The Buckeyes were perfect, but hardly perfect.
On a day that OSU honored its 2002 national championship team, this year’s squad wasn’t without its shortcomings against Michigan. Rarely was it ever.
After routing the Redhawks in their season-opener, a game that will be remembered as Meyer’s first as a head coach in the Horseshoe, the Buckeyes struggled against the likes of inferior competition in Central Florida, California and Alabama-Birmingham.
Perfection didn’t seem to be a buzzword. Surviving might have been more apt for the moment.
Big Ten play was looming, and a trip to East Lansing, Mich., looked like it might be the end of Meyer and OSU’s honeymoon.
But those who believed that were proven wrong as the Buckeyes pulled out a 17-16 win against Michigan State.
Braxton Miller, OSU’s heralded sophomore quarterback, said it was then that perfection started to become more of a reality than a dream.
“The toughness we showed in that game,” he said, “I thought we could have a chance to take it the whole way.”
Slowly but surely, the Buckeyes started to.
First came a night tilt against a Nebraska team that had gutted them in Lincoln a year prior. Next was a road contest against Indiana.
OSU was undefeated, but not without issues, not without concern, and the national spotlight, which glistened over Alabama, Oregon and other unbeatens at the time, reflected that.
Against the Cornhuskers and the Hoosiers, the Buckeyes had surrendered 87 points – 49 of which came against an Indiana team that some supposed would be an easy win.
Injuries, too, started to mount as the loss of redshirt senior linebacker Etienne Sabino, who broke his right fibula against Nebraska, forced Meyer to throw fullback-turned-linebacker Zach Boren to the other side of the ball.
The fiery criticism hurled at defensive coordinator and linebackers coach Luke Fickell’s defense seemed to become the narrative; the potential of the program’s first undefeated season since 2002 looked blurry and improbable.

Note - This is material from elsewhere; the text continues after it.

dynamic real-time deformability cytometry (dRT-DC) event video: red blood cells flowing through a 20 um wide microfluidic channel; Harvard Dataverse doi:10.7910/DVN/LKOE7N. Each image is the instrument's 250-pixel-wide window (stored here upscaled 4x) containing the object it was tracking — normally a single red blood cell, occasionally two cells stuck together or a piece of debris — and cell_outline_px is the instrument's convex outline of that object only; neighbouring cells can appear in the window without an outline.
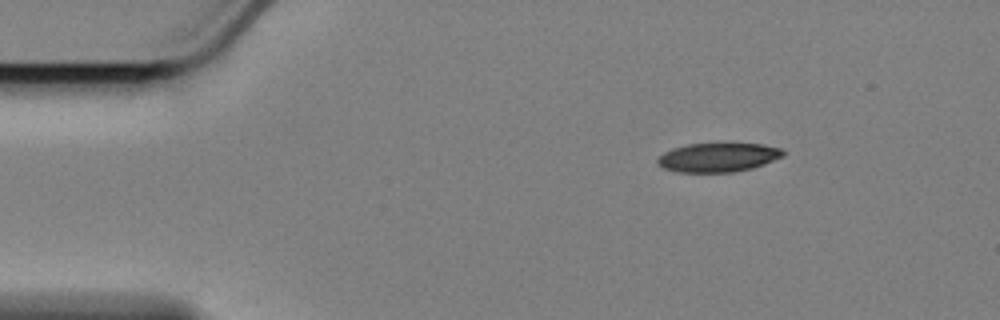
{"species": "Egyptian fruit bat (a non-hibernating species)", "species_latin": "Rousettus aegyptiacus", "temperature_condition": "cold", "stored_images_in_passage": 51, "camera_frame_rate_fps": 3000, "um_per_image_px": 0.085, "animal": {"sex": "female"}, "frame": {"image": 1, "passage_image": 1, "time_ms": 0.0, "image_size_px": [1000, 320], "cell_outline_px": [[784, 156], [752, 168], [732, 172], [676, 172], [664, 168], [656, 164], [656, 160], [664, 152], [672, 148], [688, 144], [720, 140], [760, 144], [780, 148], [784, 152]], "centroid_in_image_um": [61.01, 13.32], "position_along_channel_um": 24.0, "area_um2": 22.08}}
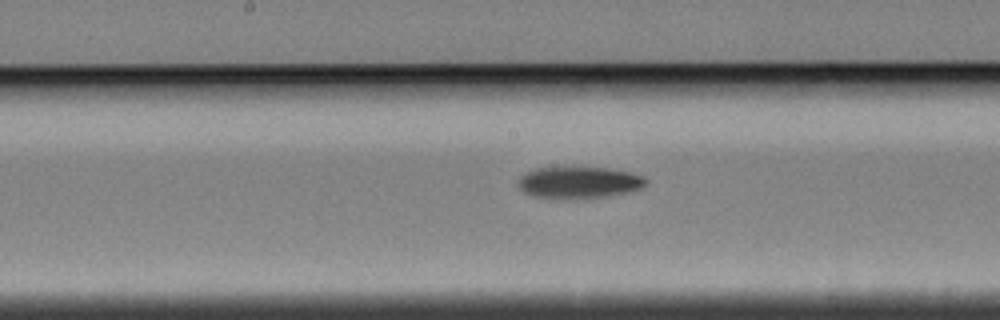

Not with a team that gives up 49 points to the Hoosiers, not with a team that had struggled early in pillow fights against non-conference foes.
Perhaps this team had too many issues, too little to play for in a season that would inevitably end against the Wolverines.
While OSU looked to have put such problems behind them since, Michigan and its senior quarterback Denard Robinson gashed the Buckeyes for big play after big play.
Perhaps the defects of this team had come back to haunt them.
Fickell, though, maintained that the Buckeyes’ composure never faltered.
“We couldn’t panic, we couldn’t change up exactly everything we’re doing just because of the fact that they had two big plays,” he said. “So we just went back to the basics and made sure guys knew what they were going to get … We put more pressure on ourselves than anybody in the world, whether the media says something, whether somebody says you’re not very good.
“You know, my kids still think I’m really good. And after that game they still thought I was really good. They said, ‘Did we win?'”
His answer after every week?
“Yeah.”
And maybe that’s what this OSU team’s season comes down to.
Maybe it’s what the legacy will ultimately be of a Buckeye team barred from competing for a Big Ten or national championship.
Maybe it was that they just simply won. Nothing more, nothing less. And while a strong argument can almost certainly be made for or against a No. 1 finish in the year’s final Associated Press poll, it might not be the point.
“We wish we had more games, but we did all we can do,” Boren said. “We were scheduled to play 12 and that’s it this year and we won all 12.”
None of which seemed to come easy for an OSU team looking to avenge last year’s 6-7 finish under Fickell, who served as the team’s head coach after Jim Tressel resigned amid NCAA violations in May 2011.
Perhaps the Buckeyes’ imperfections prepared them for their last shot at perfection.
“We’ve been in so many close games like this, we know how to come out with a win,” Sabino said. “It’s not always pretty, but that ‘W’ on that column means so much to us.”
And likely, based on the Horseshoe’s jubilation Saturday, it meant just as much to all of Buckeye Nation.